EUR/USD is extending the recovery gains above 1.0600 in the European session. The pair is finding its feet amid a positive shift in the risk sentiment as fears ebb over the Credit Suisse crisis. All eyes remain on the ECB rate hike decision for new trading direction.
EUR/USD was last seen trading in the 1.0620/30 area, where the 50-period and the 10-period Simple Moving Averages (SMA) align. If the pair stabilizes above that region, it could face interim resistance at 1.0660 (static level) before targeting the 1.0690/1.0700 area (200-period SMA, psychological level, static level).
On the downside, the first support is located at 1.0600 (psychological level, static level), ahead of 1.0530 (static level= and 1.0500 (psychological level).
EUR/USD has gathered recovery momentum and advanced beyond 1.0600 early Thursday after suffering heavy losses on Wednesday. The European Central Bank’s (ECB) policy announcements and its approach to market turmoil could drive the Euro’s valuation in the second half of the day.

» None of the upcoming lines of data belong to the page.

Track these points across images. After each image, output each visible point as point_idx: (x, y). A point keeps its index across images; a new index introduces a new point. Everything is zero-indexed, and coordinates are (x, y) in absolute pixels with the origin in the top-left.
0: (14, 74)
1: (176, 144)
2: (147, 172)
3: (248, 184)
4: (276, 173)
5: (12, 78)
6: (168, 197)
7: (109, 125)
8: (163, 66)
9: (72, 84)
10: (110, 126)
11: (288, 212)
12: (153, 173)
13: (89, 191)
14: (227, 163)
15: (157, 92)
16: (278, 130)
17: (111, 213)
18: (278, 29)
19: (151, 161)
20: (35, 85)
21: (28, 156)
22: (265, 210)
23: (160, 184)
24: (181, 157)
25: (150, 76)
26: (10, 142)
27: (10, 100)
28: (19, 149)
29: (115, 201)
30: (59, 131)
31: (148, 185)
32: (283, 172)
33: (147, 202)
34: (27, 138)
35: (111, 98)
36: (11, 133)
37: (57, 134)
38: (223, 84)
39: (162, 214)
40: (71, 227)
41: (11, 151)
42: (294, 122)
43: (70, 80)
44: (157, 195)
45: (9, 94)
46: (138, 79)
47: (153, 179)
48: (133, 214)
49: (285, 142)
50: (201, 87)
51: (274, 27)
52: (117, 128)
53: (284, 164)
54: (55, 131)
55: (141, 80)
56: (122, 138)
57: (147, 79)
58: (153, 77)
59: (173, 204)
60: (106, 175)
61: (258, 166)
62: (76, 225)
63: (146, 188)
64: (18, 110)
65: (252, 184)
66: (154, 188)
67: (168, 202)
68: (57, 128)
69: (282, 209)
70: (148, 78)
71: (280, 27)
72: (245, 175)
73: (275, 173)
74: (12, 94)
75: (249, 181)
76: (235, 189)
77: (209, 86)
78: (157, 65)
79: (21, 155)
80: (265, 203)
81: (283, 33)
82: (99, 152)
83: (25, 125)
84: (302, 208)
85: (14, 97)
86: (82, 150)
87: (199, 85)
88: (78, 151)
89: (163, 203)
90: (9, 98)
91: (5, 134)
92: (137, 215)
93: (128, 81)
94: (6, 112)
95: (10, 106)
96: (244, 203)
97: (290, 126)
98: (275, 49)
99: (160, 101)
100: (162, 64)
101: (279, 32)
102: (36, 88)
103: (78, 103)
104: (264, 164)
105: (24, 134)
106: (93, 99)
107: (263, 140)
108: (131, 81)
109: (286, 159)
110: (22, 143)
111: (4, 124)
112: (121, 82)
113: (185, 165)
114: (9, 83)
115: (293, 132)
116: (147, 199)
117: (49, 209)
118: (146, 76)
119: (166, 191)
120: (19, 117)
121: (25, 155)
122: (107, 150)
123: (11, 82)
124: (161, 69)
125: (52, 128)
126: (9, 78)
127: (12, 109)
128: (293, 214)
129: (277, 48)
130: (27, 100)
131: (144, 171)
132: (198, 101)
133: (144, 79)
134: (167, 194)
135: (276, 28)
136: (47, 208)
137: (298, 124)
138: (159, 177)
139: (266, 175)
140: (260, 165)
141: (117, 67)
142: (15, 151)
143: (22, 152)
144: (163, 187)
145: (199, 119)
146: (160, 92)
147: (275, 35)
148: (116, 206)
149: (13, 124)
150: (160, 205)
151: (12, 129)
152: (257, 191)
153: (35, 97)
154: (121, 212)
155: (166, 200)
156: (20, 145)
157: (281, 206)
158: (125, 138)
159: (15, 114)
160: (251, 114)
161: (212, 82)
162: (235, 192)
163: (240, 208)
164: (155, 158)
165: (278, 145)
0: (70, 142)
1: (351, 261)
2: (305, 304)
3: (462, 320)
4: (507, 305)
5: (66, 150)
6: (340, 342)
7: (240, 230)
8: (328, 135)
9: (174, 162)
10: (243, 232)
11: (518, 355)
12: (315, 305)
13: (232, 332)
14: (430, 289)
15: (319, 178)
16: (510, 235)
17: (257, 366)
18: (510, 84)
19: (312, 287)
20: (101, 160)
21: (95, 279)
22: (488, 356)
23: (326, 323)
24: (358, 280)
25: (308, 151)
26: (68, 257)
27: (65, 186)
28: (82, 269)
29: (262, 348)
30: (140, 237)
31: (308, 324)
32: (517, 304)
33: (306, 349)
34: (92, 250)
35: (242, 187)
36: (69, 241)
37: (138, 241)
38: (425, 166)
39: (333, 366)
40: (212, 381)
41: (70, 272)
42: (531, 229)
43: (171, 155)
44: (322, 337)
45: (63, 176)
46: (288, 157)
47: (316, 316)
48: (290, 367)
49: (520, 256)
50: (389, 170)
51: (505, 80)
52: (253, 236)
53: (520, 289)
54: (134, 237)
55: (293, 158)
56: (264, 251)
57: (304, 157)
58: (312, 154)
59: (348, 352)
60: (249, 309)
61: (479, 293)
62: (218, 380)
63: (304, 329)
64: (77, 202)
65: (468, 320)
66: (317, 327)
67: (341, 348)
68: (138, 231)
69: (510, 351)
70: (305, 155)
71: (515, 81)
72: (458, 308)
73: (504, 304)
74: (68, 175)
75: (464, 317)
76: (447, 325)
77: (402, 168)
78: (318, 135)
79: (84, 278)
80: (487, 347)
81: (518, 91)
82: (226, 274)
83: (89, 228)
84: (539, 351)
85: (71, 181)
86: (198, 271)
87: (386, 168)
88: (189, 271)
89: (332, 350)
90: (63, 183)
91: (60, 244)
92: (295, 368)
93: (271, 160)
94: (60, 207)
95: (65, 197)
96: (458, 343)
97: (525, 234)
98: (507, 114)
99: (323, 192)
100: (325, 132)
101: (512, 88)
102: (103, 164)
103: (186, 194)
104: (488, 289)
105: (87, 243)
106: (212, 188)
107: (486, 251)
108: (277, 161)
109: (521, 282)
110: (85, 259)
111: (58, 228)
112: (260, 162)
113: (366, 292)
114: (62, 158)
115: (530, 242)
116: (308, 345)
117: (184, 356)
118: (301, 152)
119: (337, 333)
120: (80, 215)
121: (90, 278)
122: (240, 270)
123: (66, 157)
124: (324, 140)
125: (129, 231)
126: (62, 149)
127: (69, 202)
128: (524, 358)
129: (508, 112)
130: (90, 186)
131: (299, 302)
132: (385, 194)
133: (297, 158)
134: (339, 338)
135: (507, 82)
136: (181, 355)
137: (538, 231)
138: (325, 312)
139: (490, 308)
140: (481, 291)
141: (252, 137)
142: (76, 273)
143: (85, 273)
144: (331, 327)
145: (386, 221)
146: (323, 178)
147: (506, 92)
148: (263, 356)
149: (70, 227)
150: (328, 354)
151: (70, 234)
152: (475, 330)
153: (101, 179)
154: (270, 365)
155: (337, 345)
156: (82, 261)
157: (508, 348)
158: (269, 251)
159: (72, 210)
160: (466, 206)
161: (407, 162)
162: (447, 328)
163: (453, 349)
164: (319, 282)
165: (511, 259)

Flight to safety intensified on Wednesday as news of Credit Suisse’s inability to receive additional financial support from Saudi National Bank revived fears over the financial crisis spreading to Europe. EUR/USD stayed under constant bearish pressure throughout the day and touched its lowest level since early January at 1.0515.
In the late American session, however, the Swiss National Bank (SNB) and the Swiss Financial Market Supervisory Authority (FINMA) said that Credit Suisse met the capital requirements in case it needed to raise liquidity. In turn, EUR/USD managed to erase a small portion of its daily losses before the end of the day and extended its rebound during the Asian trading hours on Thursday.
Reflecting the improving market mood, Euro Stoxx 50 Index opened nearly 2% higher following Wednesday’s 3.5% decline. Later in the day, the European Central Bank (ECB) is expected to raise its key rates by 50 basis points. Earlier in the week, several news outlets reported that dovish ECB policymakers would argue that the changing economic environment would warrant more caution regarding aggressive policy tightening.
If the ECB says that it can change its approach to policy tightening if it sees additional signs of stress in financial conditions in the Eurozone, the Euro is likely to have difficulty finding demand. On the flip side, the bank could downplay market jitters and note that it was an isolated event unlikely to occur again. Markets are likely to expect additional big rate hikes. In that scenario, EUR/USD is likely to remain bullish and extend its rebound.
If the ECB surprises the markets by opting for a 25 bps hike, that will likely trigger an intense selloff in the Euro, at least with the immediate reaction.